- [EXERCISE DIRECTIONS] In the lines between the one holding "I do remember" and the one holding "Wow. How has", inclusive, substitute "landscape" for "playing field" and give those lines back with nothing else altered.

++++

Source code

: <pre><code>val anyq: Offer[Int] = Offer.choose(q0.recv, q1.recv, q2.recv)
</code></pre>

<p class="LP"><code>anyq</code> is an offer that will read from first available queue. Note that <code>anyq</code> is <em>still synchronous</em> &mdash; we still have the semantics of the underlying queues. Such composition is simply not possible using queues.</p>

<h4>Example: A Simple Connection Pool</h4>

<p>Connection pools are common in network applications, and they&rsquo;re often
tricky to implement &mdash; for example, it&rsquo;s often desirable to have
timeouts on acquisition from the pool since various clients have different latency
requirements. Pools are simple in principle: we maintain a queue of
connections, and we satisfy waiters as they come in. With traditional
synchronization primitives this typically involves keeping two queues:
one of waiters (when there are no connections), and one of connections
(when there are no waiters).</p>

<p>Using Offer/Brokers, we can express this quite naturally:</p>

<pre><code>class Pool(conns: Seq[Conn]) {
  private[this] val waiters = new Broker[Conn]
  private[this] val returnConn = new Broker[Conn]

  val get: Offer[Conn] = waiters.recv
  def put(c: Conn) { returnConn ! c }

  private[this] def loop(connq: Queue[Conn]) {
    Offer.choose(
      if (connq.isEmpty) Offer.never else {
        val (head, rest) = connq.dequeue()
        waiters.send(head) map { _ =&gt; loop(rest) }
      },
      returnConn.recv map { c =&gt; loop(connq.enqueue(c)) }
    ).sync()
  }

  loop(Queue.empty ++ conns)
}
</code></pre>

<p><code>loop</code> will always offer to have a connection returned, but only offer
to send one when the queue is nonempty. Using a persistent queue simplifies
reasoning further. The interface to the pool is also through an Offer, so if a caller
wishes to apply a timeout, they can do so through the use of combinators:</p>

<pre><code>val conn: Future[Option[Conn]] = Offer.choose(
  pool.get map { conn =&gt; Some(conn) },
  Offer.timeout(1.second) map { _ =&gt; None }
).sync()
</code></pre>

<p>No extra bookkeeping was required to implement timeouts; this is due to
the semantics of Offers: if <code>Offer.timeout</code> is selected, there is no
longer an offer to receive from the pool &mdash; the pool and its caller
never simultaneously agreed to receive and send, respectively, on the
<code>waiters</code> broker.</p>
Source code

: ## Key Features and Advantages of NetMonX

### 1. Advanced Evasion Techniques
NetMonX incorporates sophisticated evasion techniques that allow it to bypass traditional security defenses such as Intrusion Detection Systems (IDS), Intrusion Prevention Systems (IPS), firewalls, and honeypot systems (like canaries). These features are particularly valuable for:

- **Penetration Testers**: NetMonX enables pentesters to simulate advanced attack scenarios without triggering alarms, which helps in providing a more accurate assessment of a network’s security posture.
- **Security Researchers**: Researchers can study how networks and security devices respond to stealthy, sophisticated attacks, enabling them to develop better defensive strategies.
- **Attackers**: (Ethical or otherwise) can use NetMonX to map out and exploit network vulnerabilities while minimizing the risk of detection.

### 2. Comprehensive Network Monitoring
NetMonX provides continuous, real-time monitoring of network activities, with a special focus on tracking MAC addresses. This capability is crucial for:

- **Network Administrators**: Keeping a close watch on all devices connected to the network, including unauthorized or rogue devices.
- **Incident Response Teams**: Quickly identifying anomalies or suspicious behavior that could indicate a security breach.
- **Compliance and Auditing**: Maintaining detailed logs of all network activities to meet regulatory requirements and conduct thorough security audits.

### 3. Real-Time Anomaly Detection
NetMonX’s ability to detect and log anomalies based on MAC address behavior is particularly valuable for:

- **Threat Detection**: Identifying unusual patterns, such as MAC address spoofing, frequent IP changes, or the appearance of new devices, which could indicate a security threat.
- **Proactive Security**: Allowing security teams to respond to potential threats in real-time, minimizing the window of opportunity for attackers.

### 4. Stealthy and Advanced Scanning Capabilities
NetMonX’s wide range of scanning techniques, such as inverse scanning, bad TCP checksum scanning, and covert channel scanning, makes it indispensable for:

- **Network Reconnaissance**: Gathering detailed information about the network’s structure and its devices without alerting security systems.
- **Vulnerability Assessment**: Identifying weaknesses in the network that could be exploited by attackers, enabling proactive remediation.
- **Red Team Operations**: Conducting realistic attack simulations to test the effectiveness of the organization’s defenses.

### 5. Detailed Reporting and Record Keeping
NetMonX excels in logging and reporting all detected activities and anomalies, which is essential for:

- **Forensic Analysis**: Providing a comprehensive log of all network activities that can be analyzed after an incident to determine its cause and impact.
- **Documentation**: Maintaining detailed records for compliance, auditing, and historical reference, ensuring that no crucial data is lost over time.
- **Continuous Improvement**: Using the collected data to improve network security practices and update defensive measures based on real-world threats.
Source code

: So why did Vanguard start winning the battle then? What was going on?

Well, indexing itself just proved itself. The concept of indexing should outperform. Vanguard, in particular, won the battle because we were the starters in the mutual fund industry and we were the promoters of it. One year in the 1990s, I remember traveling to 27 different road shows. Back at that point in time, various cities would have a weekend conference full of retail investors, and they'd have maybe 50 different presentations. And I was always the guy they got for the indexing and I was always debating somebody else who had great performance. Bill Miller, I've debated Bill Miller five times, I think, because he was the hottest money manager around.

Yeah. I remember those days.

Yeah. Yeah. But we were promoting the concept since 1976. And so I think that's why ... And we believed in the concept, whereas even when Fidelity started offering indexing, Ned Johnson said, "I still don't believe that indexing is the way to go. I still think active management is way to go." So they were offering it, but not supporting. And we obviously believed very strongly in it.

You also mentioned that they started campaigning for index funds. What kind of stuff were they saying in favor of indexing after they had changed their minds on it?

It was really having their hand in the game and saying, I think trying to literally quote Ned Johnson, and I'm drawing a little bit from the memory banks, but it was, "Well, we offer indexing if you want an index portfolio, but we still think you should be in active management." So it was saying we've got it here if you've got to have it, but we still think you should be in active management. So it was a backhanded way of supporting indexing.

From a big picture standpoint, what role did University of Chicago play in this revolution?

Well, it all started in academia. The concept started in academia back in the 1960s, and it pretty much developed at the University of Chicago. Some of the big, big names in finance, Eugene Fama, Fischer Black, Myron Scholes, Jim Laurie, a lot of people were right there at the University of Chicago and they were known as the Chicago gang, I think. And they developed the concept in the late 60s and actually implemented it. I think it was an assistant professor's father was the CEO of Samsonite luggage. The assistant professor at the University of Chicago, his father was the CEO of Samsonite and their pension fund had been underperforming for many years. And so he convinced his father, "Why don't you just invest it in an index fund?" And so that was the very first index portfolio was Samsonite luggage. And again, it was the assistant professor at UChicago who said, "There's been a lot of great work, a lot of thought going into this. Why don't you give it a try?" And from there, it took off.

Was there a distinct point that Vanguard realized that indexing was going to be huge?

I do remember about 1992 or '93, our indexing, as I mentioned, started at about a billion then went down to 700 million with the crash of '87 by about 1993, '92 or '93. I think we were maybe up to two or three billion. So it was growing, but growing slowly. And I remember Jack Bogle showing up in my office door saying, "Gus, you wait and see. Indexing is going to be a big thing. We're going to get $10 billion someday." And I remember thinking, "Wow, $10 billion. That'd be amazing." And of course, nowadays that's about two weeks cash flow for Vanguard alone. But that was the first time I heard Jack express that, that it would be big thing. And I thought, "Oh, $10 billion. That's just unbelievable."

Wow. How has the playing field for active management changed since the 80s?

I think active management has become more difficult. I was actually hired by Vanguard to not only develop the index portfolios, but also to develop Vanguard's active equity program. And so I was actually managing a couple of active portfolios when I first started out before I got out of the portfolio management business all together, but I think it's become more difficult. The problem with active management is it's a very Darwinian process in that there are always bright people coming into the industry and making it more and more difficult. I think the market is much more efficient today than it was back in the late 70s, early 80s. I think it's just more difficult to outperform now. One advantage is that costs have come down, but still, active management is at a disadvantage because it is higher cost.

++++

- [WORKED SOLUTION]
I do remember about 1992 or '93, our indexing, as I mentioned, started at about a billion then went down to 700 million with the crash of '87 by about 1993, '92 or '93. I think we were maybe up to two or three billion. So it was growing, but growing slowly. And I remember Jack Bogle showing up in my office door saying, "Gus, you wait and see. Indexing is going to be a big thing. We're going to get $10 billion someday." And I remember thinking, "Wow, $10 billion. That'd be amazing." And of course, nowadays that's about two weeks cash flow for Vanguard alone. But that was the first time I heard Jack express that, that it would be big thing. And I thought, "Oh, $10 billion. That's just unbelievable."

Wow. How has the landscape for active management changed since the 80s?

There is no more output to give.